Hydrophis semperi
- Conservation status: Vulnerable (IUCN 3.1)

Scientific classification
- Kingdom: Animalia
- Phylum: Chordata
- Class: Reptilia
- Order: Squamata
- Suborder: Serpentes
- Family: Elapidae
- Genus: Hydrophis
- Species: H. semperi
- Binomial name: Hydrophis semperi Garman, 1881
- Synonyms: Distira semperi — Boulenger, 1896; Leioselasma semperi — Kharin, 1984; Hydrophis semperi — Sanders et al., 2012;

= Hydrophis semperi =

- Genus: Hydrophis
- Species: semperi
- Authority: Garman, 1881
- Conservation status: VU
- Synonyms: Distira semperi , — Boulenger, 1896, Leioselasma semperi , — Kharin, 1984, Hydrophis semperi , — Sanders et al., 2012

Species of snake

Hydrophis semperi, commonly known as the Lake Taal snake, Garman's sea snake, the Philippine freshwater sea snake, and the Luzon sea snake, is a rare species of venomous sea snake endemic to Taal Lake on the island of Luzon in the Philippines. It is noted for being one of only two known species of sea snakes that are known to be found almost-exclusively in freshwater and being a very young species, having only evolved after being separated from the ocean in the 16th Century. The only other freshwater sea snake species is Hydrophis sibauensis, while a third species, Laticauda crockeri, occurs in a brackish lake.

==Etymology==
H. semperi was named after Carl Semper, a German ecologist who discovered the species in the mid-19th century. Locally, the snake is known as duhol matapang.

==Taxonomy==
H. semperi is classified with the rest of the "true" sea snakes in the subfamily Hydrophiinae of the family Elapidae.

==Description==
Like all "true" sea snakes, H. semperi is a rather heavyset snake, elongated with a small head. It possesses the characteristic flattened, paddle-like tail found in the members of its subfamily. This particular species is considered short in comparison to the rest of the family; adult specimens of H. semperi that have been caught have a total length (including tail) of 50 to 70 cm. The snake is colored much like a typical sea snake, having a dark blue or black body with narrow yellow (sometimes white) crossbands. Like its close relatives, its nostrils are located almost dorsally, with valves that prevent water from entering its nasal (and oral) cavities when the snake is submerged.

==Habitat and evolution==
H. semperi is known to be found only in the waters of Lake Taal (formerly known as Lake Bombon) in the province of Batangas in the Philippines. The only freshwater sea snake in the country, it lives the entirety of its life within the confines of the lake, feeding and breeding in its slightly acidic waters. The lake itself is a volcanic crater lake, which was formerly saltwater but gradually lost its salinity after the lake was closed off from the sea by an eruption in the 16th century. It is this unique aspect of the lake's formation and history that led to the evolution of several once-saltwater species, including H. semperi. Thus, this species is relatively young, having been accustomed to freshwater for less than a millennium.

==Diet==
As with "true" sea snakes, H. semperi is piscivorous, feeding primarily on the numerous fish species that are known to dwell in Taal Lake's murky waters.

==Biology==
Very little is known about the life history of H. semperi, including its ecology and breeding cycles.

==Conservation status==
Since so little is known about the reproductive habits of the species H. semperi, there have been virtually no estimates of the snake's population. Like many other species endemic to the lake, it is vulnerable as a species to any anthropogenic effects on the lake's ecosystem, both direct and indirect.

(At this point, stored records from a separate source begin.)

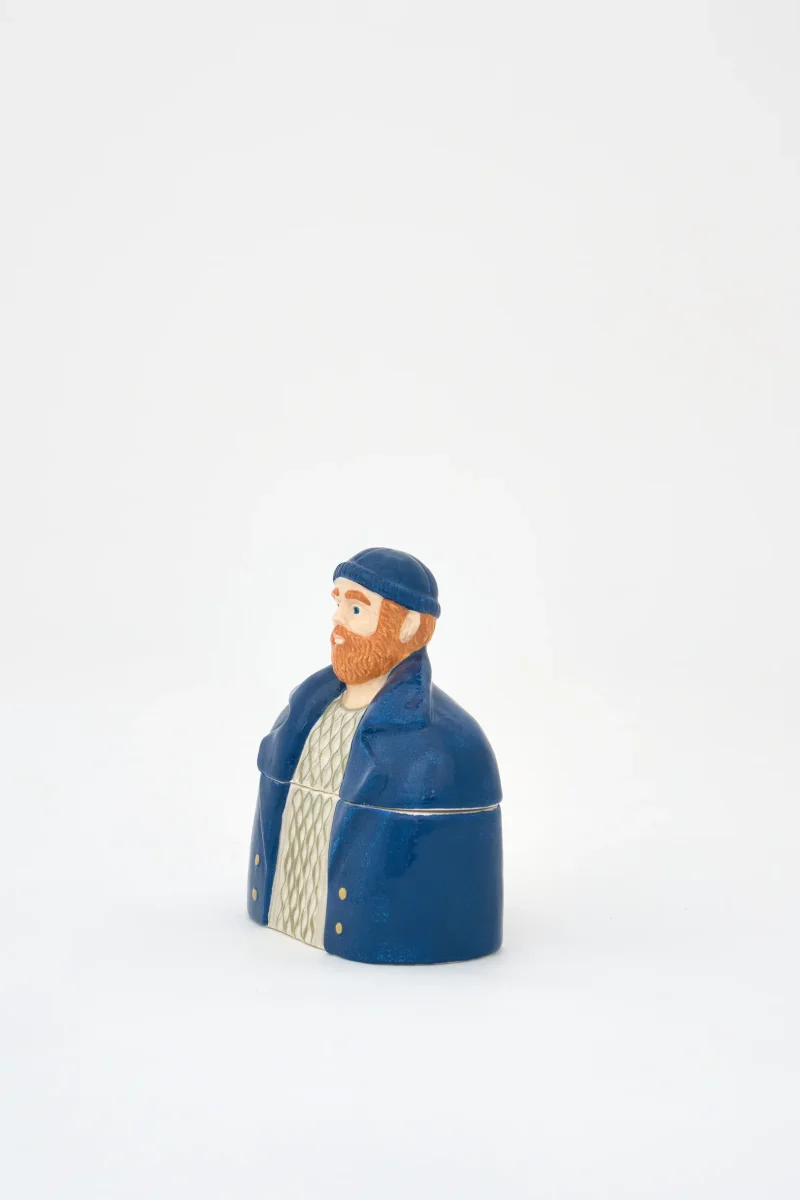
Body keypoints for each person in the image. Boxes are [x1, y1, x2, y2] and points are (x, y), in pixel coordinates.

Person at [247, 547, 503, 964]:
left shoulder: (442, 747)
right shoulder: (303, 711)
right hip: (276, 942)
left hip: (369, 950)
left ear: (408, 626)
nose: (337, 620)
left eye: (355, 609)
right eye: (338, 604)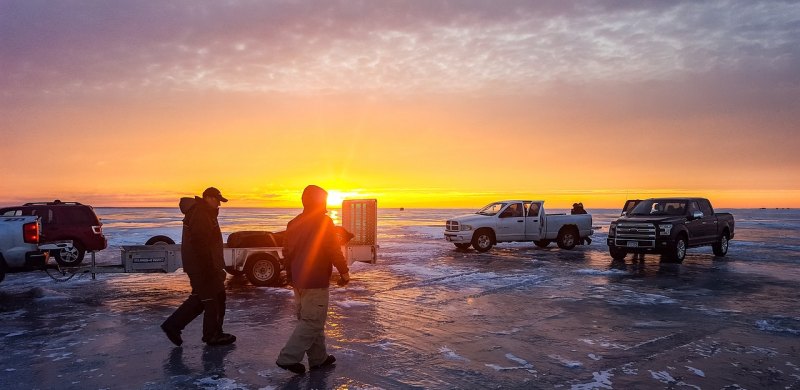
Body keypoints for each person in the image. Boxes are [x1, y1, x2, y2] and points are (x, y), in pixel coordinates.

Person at [276, 185, 350, 375]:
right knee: (312, 321)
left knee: (313, 319)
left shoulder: (293, 223)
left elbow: (287, 252)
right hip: (315, 280)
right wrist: (344, 271)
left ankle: (319, 359)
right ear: (320, 201)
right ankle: (288, 358)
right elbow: (332, 249)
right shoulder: (323, 222)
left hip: (299, 280)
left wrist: (291, 276)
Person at [161, 187, 236, 347]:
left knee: (203, 298)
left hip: (205, 266)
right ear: (208, 198)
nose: (219, 205)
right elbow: (200, 244)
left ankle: (173, 325)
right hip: (202, 267)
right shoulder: (201, 214)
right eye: (217, 200)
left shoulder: (203, 213)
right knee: (212, 300)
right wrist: (208, 269)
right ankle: (212, 335)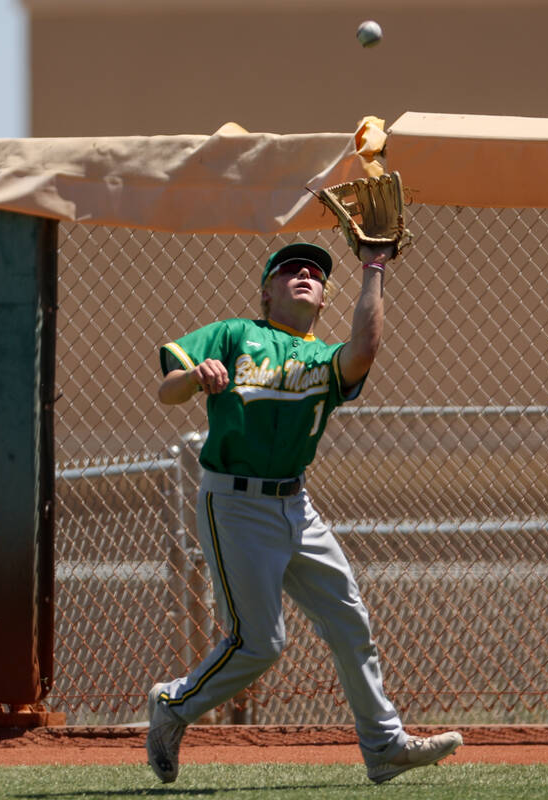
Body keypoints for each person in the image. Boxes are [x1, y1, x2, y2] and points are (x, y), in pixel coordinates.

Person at [147, 240, 462, 785]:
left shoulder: (324, 358)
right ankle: (174, 705)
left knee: (349, 619)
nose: (303, 274)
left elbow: (364, 350)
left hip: (296, 504)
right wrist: (197, 377)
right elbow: (167, 391)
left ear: (322, 300)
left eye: (314, 273)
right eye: (288, 269)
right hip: (235, 504)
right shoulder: (233, 334)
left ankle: (384, 746)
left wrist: (374, 270)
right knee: (260, 643)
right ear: (267, 290)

Pollution is always a major issue when it comes to enclosed bodies of water with numerous surrounding human settlements. The numerous commercial establishments, towns and plantations dumping chemicals and sewage into the lake, combined with the dense population of fish farms in the lake's waters may yet have an adverse effect on the health of the species as a whole. In addition, while the snake itself has no commercial value and is not harvested, it suffers from the typical human stigma that is often attributed to snakes. Fishermen that frequently encounter the docile snakes have been known to kill them simply because of what they are.